In April, the group issued a statement expressing solidarity with anti-Israel protesters at Columbia University and criticizing the Columbia administration for calling in police to clear a pro-Hamas “encampment.”

“Expressions of opposition to the genocide in Gaza and Israel’s apartheid policies are not the same as expressions of antisemitism or hatred of Jews and the Jewish faith,” the statement said. “What is being labeled as ‘antisemitism’ is, in large measure, the visceral outrage that many young people feel toward the State of Israel and its military for the deadly occupation of Palestinian land and the mass-murder genocide they see every day in the news.”

When Israel in September targeted Hezbollah terrorists by exploding their pagers and other communications devices, the Lemkin Institute issued a post with more than 700,000 views condemning what it called “Israel’s terrorist attacks against Lebanese people.”

“Hezbollah, the ostensible ‘target’’of the attacks, is not a simple ‘terrorist organization’ engaged in criminal activity. It is also a political party and a service provider for southern Lebanon, so it includes civilian doctors, nurses, teachers, and so forth. Are they terrorists?” the post asked. “What we see is a genocidal state that is completely out of control and supported by a Western world that is, in large measure, too racist and Islamophobic to care.”

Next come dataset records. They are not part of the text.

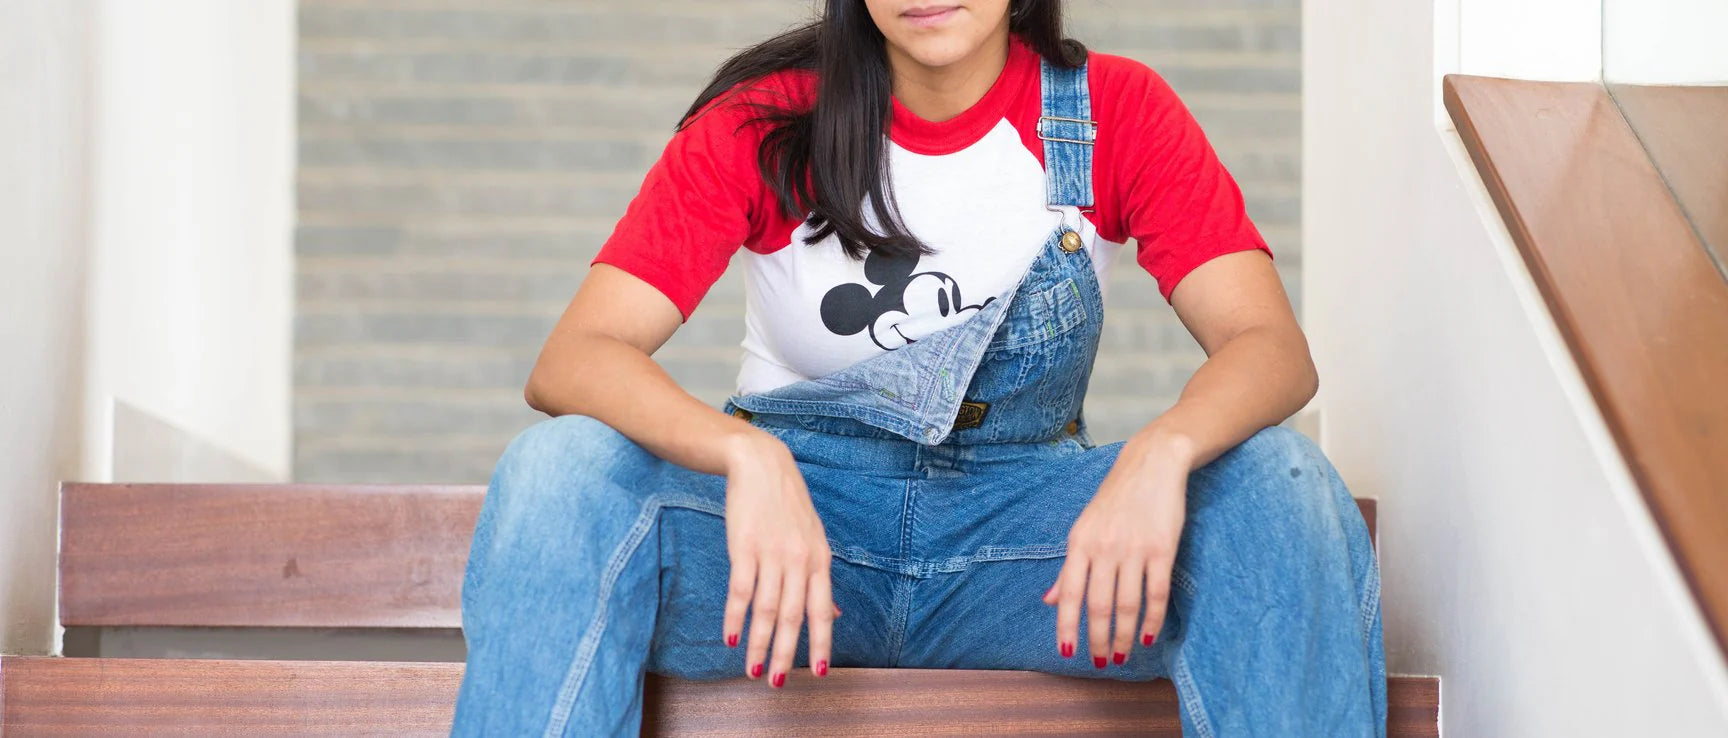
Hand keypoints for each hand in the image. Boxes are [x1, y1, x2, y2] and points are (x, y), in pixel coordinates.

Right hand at [720, 430, 834, 687]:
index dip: (821, 643)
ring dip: (758, 642)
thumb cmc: (788, 506)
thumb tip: (836, 614)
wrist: (761, 465)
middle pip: (794, 616)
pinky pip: (740, 590)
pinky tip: (731, 638)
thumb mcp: (814, 539)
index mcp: (820, 560)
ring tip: (753, 669)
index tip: (819, 671)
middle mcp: (799, 559)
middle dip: (786, 653)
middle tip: (778, 682)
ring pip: (767, 608)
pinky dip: (735, 617)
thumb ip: (820, 579)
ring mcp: (772, 553)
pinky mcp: (744, 546)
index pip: (822, 610)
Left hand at [1044, 430, 1192, 666]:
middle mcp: (1104, 548)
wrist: (1151, 465)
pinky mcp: (1162, 549)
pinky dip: (1153, 620)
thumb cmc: (1114, 500)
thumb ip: (1069, 567)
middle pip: (1098, 605)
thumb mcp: (1083, 529)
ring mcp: (1134, 550)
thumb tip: (1049, 600)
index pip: (1070, 593)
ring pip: (1127, 605)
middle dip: (1097, 639)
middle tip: (1100, 662)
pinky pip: (1156, 594)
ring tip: (1122, 655)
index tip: (1067, 652)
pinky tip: (1149, 637)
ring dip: (1124, 636)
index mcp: (1080, 543)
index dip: (1067, 625)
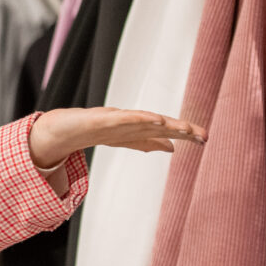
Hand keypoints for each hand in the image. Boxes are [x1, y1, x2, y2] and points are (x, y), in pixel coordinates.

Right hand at [29, 107, 206, 169]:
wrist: (60, 128)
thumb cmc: (90, 130)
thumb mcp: (125, 139)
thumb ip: (147, 142)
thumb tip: (171, 148)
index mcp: (137, 128)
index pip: (165, 131)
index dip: (185, 133)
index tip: (205, 138)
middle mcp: (130, 121)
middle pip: (160, 125)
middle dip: (181, 130)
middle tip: (203, 136)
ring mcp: (116, 119)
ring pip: (146, 121)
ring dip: (166, 124)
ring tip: (185, 129)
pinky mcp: (103, 118)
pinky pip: (124, 118)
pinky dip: (141, 118)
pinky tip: (155, 120)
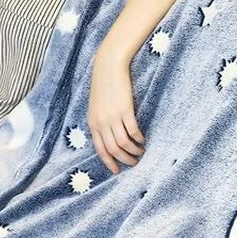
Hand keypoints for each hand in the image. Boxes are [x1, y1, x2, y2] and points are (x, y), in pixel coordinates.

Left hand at [87, 48, 144, 174]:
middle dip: (125, 160)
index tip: (117, 171)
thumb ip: (100, 122)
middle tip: (134, 163)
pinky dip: (139, 139)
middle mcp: (101, 122)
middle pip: (113, 149)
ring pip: (124, 143)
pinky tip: (143, 139)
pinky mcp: (125, 110)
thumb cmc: (103, 85)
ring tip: (141, 152)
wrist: (108, 66)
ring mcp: (113, 117)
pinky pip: (133, 131)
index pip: (100, 149)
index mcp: (93, 123)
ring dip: (134, 151)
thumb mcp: (96, 106)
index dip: (109, 162)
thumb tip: (108, 137)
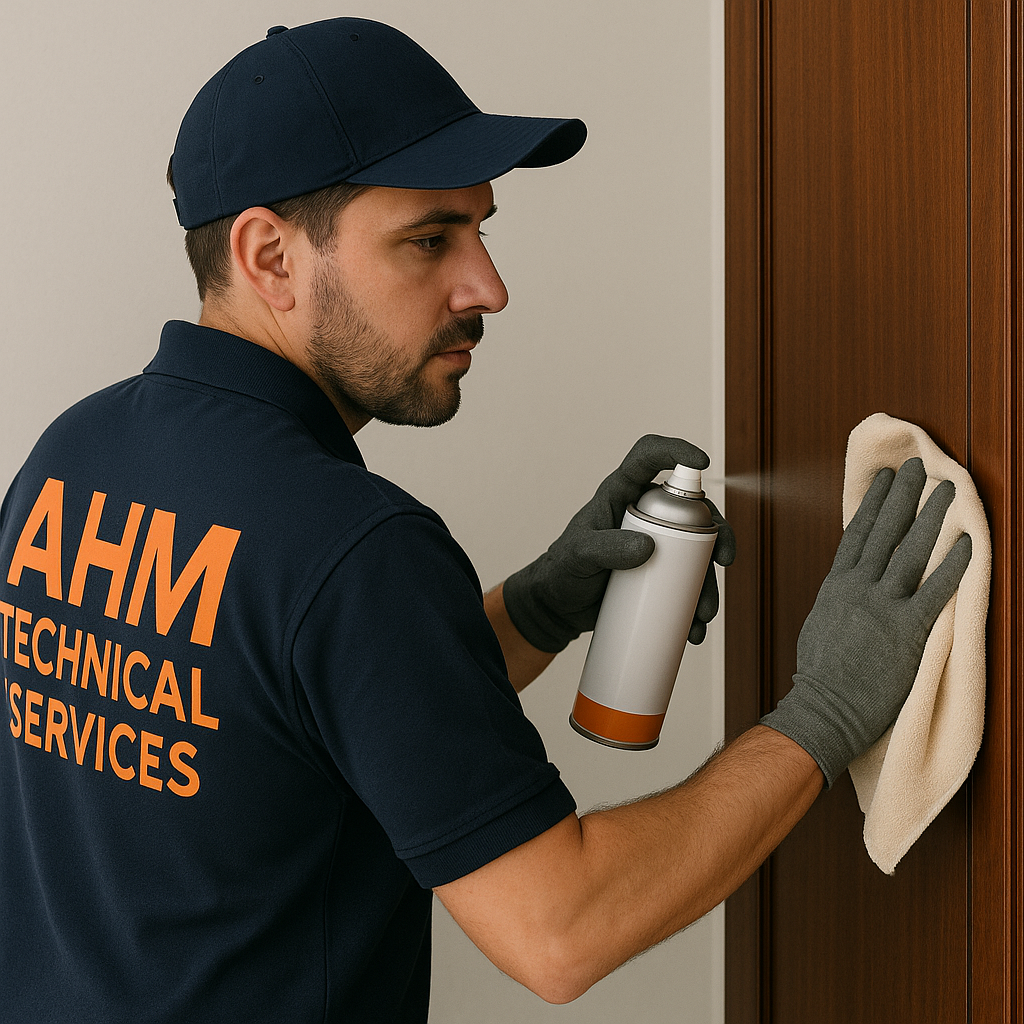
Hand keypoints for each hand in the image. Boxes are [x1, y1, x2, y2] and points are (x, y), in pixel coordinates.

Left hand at [502, 434, 736, 652]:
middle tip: (724, 560)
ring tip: (703, 613)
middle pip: (694, 510)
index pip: (648, 456)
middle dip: (718, 534)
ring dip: (711, 580)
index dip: (675, 450)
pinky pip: (689, 582)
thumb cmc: (562, 570)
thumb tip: (648, 547)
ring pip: (699, 552)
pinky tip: (696, 627)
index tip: (702, 462)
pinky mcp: (661, 574)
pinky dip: (699, 603)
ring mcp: (657, 544)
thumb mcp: (578, 556)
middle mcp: (646, 513)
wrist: (559, 608)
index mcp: (622, 493)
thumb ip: (605, 548)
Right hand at [761, 457, 972, 786]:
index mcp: (836, 586)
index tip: (887, 480)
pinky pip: (937, 589)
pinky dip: (954, 564)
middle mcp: (858, 588)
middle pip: (884, 531)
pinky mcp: (908, 629)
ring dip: (931, 516)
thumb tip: (854, 582)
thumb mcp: (821, 624)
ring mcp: (882, 606)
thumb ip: (840, 597)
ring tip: (947, 489)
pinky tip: (970, 542)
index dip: (874, 503)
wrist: (825, 709)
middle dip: (904, 496)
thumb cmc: (821, 675)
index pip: (857, 533)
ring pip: (910, 550)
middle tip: (919, 467)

“Shame on you for appropriating the Lemkin name to spread propaganda,” replied the editor-in-chief of the Jerusalem Strategic Tribune, Robert Silverman.

Silverman’s reply, seen by only a few hundred users, raised a cutting-edge legal question: Who has the right to use the Lemkin name?

“In the USA, in most states, people have rights of privacy and/or publicity based on common law or statute to the use of their own name or likeness or identity,” said Anita Allen, a law professor at the University of Pennsylvania and an expert on postmortem privacy rights.

“In some instances such rights descend to heirs or assignees after death. The details of a particular case would determine whether the organization in question is subject to civil liability,” she said. “They could be.”

A Burgeoning Field of Anti-Israel Critique

The Lemkin Institute’s use of the Holocaust as a weapon with which to critique Israel is not an outlier. Rather, it reflects how the rapidly expanding genocide and Holocaust studies fields, much of it funded by gifts and endowments from well-intentioned Jewish donors, have veered away from the facts and the law and toward, instead, anti-Israel activism.

In one case from earlier this year, a doctoral student at Clark University’s Strassler Center for Holocaust and Genocide Studies reportedly confronted a visiting Israeli reservist and publicly accused Israel of genocide. Months later, in August, a professor of Holocaust and Genocide Studies at Brown University wrote in an article for The Guardian that it was “no longer possible to deny that Israel was engaged in systematic war crimes, crimes against humanity, and genocidal actions.”

That same professor, Omer Bartov, joined other Holocaust and genocide studies scholars in declaring in the New York Review of Books that “Israeli leaders and others are using the Holocaust framing to portray Israel’s collective punishment of Gaza as a battle for civilization in the face of barbarism, thereby promoting racist narratives about Palestinians.”